SABO opera sia nel primo impianto sia nell’aftermarket. Quanto è importante questa doppia presenza?
Sono due mondi che si alimentano reciprocamente e che rappresentano un valore importante per il nostro sviluppo.
Il primo impianto richiede standard qualitativi molto elevati e rappresenta per noi un importante banco di prova: le competenze, i processi e le soluzioni maturate in questo ambito vengono trasferite anche nel mercato del ricambio.Allo stesso tempo, il rapporto quotidiano con l’aftermarket ci consente di raccogliere informazioni preziose sulle esigenze quotidiane degli utilizzatori, sulle problematiche riscontrate sul campo e sulle possibili evoluzioni del prodotto.
Questi feedback vengono riportati alla nostra area tecnica e ingegneristica, contribuendo al miglioramento continuo delle soluzioni.
È proprio questa contaminazione tra primo impianto e aftermarket che ci permette di sviluppare prodotti sempre più affidabili, personalizzati e vicini alle reali necessità del mercato.
La sospensione è uno dei componenti più coinvolti dalla trasformazione del veicolo industriale. Quali saranno le principali direttrici di sviluppo?
Il primo tema è sicuramente la riduzione del peso. Nel veicolo industriale ogni chilogrammo recuperato si traduce in una maggiore capacità di carico, per questo stiamo lavorando sull’utilizzo di materiali e soluzioni costruttive più leggere, mantenendo invariati gli standard di affidabilità e durata che caratterizzano i nostri prodotti.
L’altro grande ambito riguarda l’elettrificazione. Le nuove motorizzazioni, con architetture e distribuzioni dei pesi differenti, stanno modificando anche il ruolo della sospensione, che dovrà essere semprepiù integrata con il veicolo, capace di rilevare le condizioni di marcia, il tipo di utilizzo e i carichi a cui è sottoposto, adattando di conseguenza il proprio funzionamento per garantire maggiore comfort, sicurezza ed efficienza.
Una delle sfide future sarà quindi rendere la sospensione un elemento sempre più connesso, capace di dialogare con i sistemi elettronici del veicolo e contribuire allo sviluppo di logiche predittive, in grado di anticipare eventuali esigenze di manutenzione e ottimizzare ulteriormente la gestione del veicolo.
Il mercato sta cambiando rapidamente, sempre più competitivo e polarizzato tra grandi gruppi e specialisti di nicchia. Quali sono le leve competitive su cui SABO intende costruire il proprio posizionamento futuro?
Vogliamo mantenere un posizionamento coerente con la nostra storia e con gli elementi che ci hanno sempre distinto sul mercato.
La nostra forza è la capacità di essere vicini al cliente, rispondendo in modo rapido alle sue esigenze e offrendo soluzioni personalizzate, grazie a un approccio che unisce competitività tecnica e flessibilità.
In uno scenario sempre più competitivo, non riteniamo che la strada sia quella di inseguire una logica di semplice standardizzazione o una competizione basata esclusivamente sul prezzo.

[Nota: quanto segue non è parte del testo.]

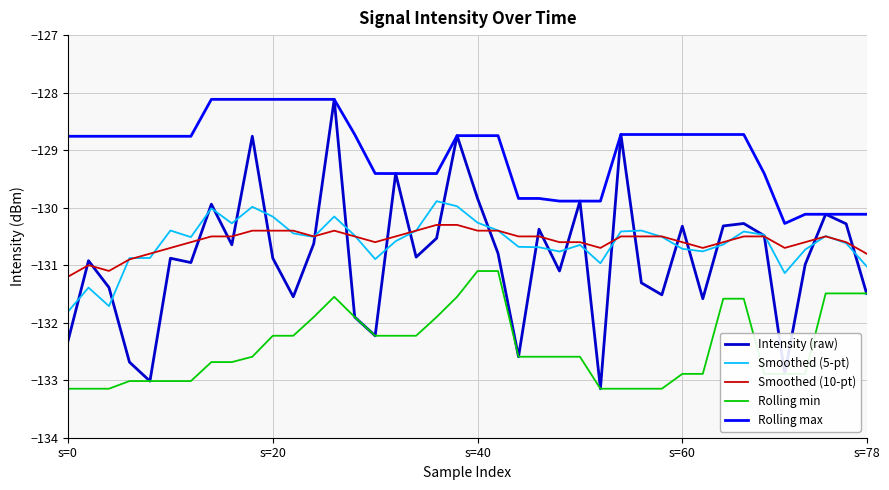

True or false: Rolling min and Rolling max cross at least once.

False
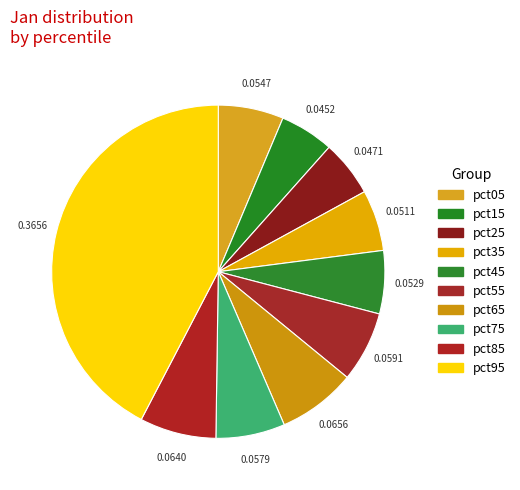

How many slices are in this pie chart?

10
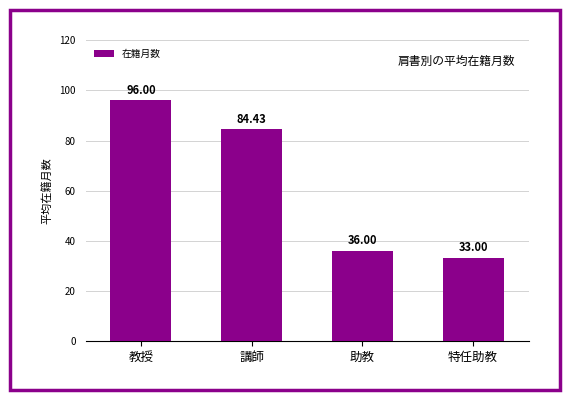

What is the difference between the maximum and minimum values?

63.0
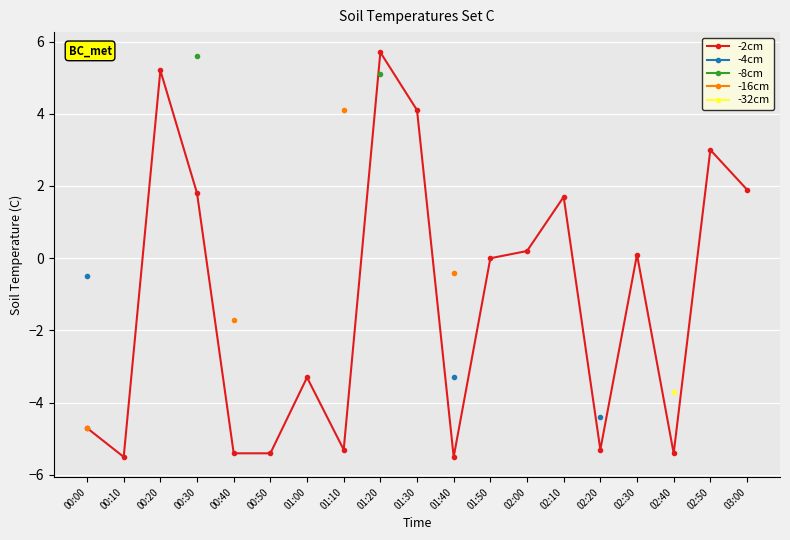

Which category has the highest value across all series?

01:20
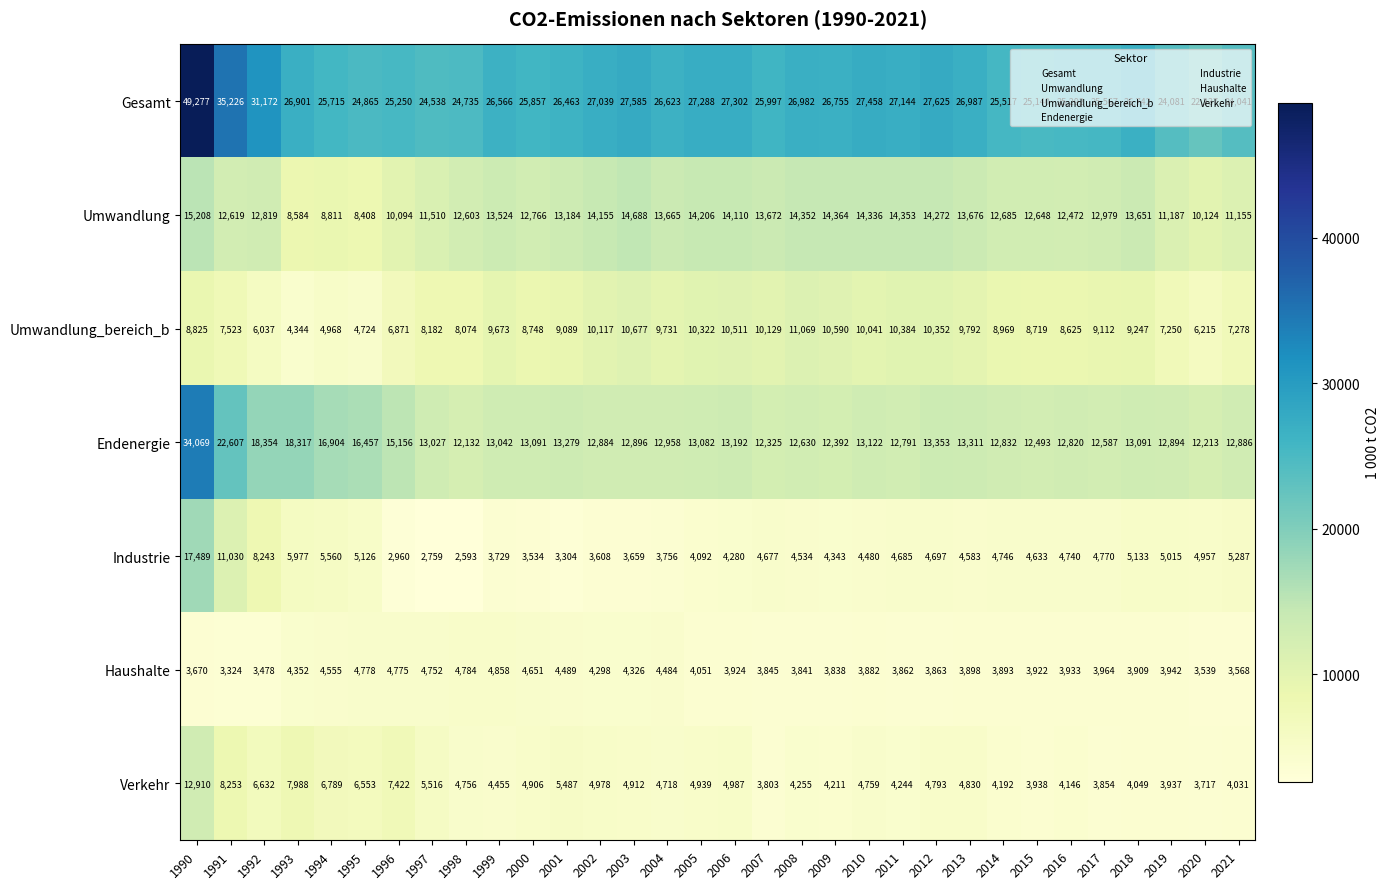

Read the Umwandlung value at 2004.

13665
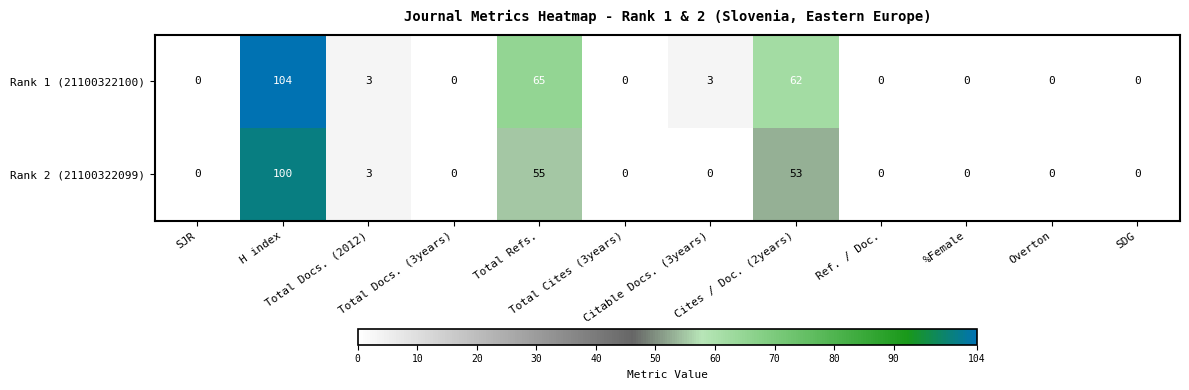

What is the difference between the maximum and minimum values in the Rank 2 (21100322099) series?

100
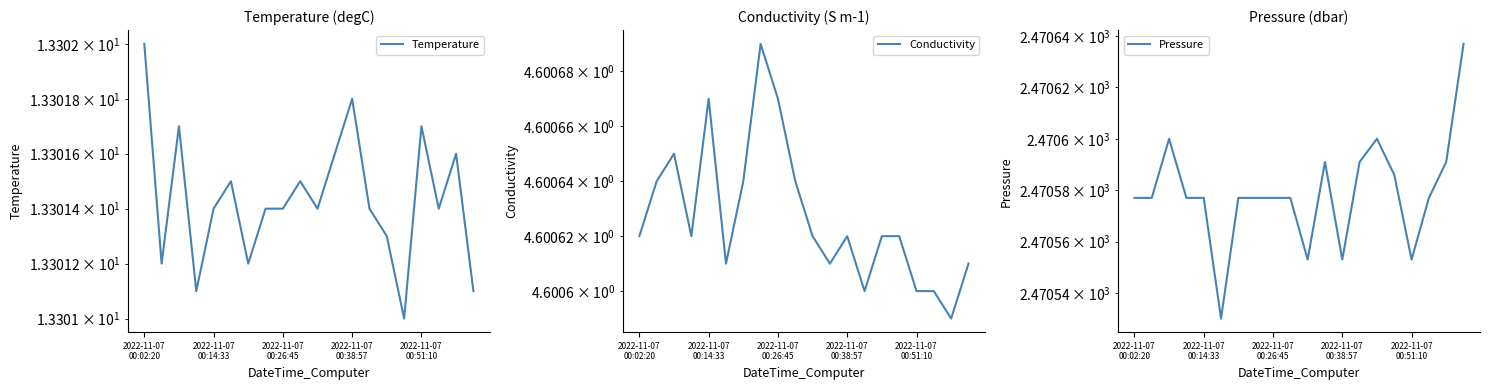

True or false: Conductivity and Temperature cross at least once.

False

Il valore di un produttore specializzato risiede proprio nella capacità di ascoltare il mercato, comprendere le esigenze dei partner e accompagnarli con un supporto che va oltre la fornitura del componente.
In SABO, la vicinanza al mercato si traduce anche in attività di formazione e confronto tecnico: il nostro interlocutore principale è il distributore, ma spesso è proprio attraverso di lui che riusciamo a coinvolgere le officine, trasferendo conoscenza e creando valore lungo tutta la filiera.
Naturalmente il mercato pone anche una forte attenzione al tema del prezzo, ma riteniamo che arrivi un momento in cui diventa difficile conciliare un costo sempre più basso con affidabilità e qualità.
La storia di SABO, costruita in oltre sessant’anni di attività, si basa proprio sulla credibilità del prodotto e sulla capacità di offrire soluzioni affidabili: sono questi i valori sui quali continueremo a puntare anche in futuro.